Dunn, of Disability Rights, said that it would not be surprising for poor living conditions to go unnoticed. While the law sets the guardian as the responsible party, public guardians often are working with huge caseloads, she said.
In Wake County, a dozen guardians are responsible for up to 50 wards each.
In the past, Dunn said, the government staff would have had more help. Before the mental-health reforms of the early 2000s, a force of case managers worked specifically to check that appropriate services were provided to each person in need.
“The functions that used to be called case management … are more and more falling to the guardian, and that’s not actually what we pay our departments of social services to do,” Dunn said.
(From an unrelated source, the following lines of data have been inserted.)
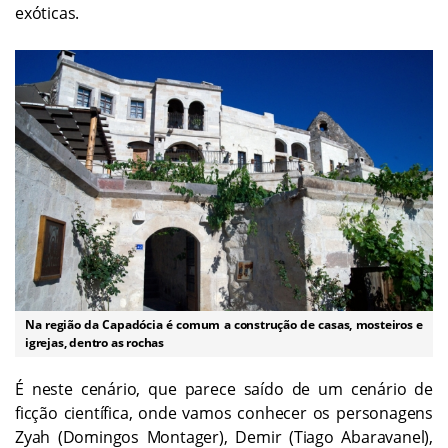
exóticas.
Na região da Capadócia é comum a construção de casas, mosteiros e
igrejas, dentro as rochas
É neste cenário, que parece saído de um cenário de
ficção científica, onde vamos conhecer os personagens
Zyah (Domingos Montager), Demir (Tiago Abaravanel),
Case managers “weren’t at every appointment holding hands, but they were generally ensuring the appropriateness of services. So that function doesn’t really exist in our current system – and that’s a really big part of what’s going wrong.”
Back at home
After his eviction, Jones moved back into his mother’s house in Garner. He had stayed there on many cold days through the winter but hadn’t lived there full-time for nearly a year.
Pinkney was wary of taking her son back. He needs to be watched, she said, or he might go back to stealing from the house.
She also couldn’t reach an agreement with Williams, the guardian, about how Jones’ disability income would be spent. Pinkney wanted more than $600 of the monthly check to ensure, she said, she could keep Jones fed and supervised. Williams would give only $500, Pinkney said.
Unwilling to accept the offer, which she describes as “giving in to a bully,” Pinkney says she’s getting nothing. She’s still pushing her case to win back guardianship, even as her finances dip into the red. But she sees progress, too, in the son who, she said, was a member of the National Honor Society and persevered to graduate from Middle Creek High School in 2013.
The former all-conference pole vaulter, who also played football and basketball, spends his days exercising, working and smoking cigarettes on the porch. He cuts the lawn. He leaves sometimes, his mother unsure where he could be. But Jones isn’t stealing from her anymore. They’re rebuilding their trust.
“I don’t play,” she said one recent afternoon. “I’ve got rules.”
As a child, he was an “All-American kid, your dream child, for real,” his mother said.
She wants him to go to school. He’s set on the Olympics.
“I feel comfortable. I feel peaceful,” he said.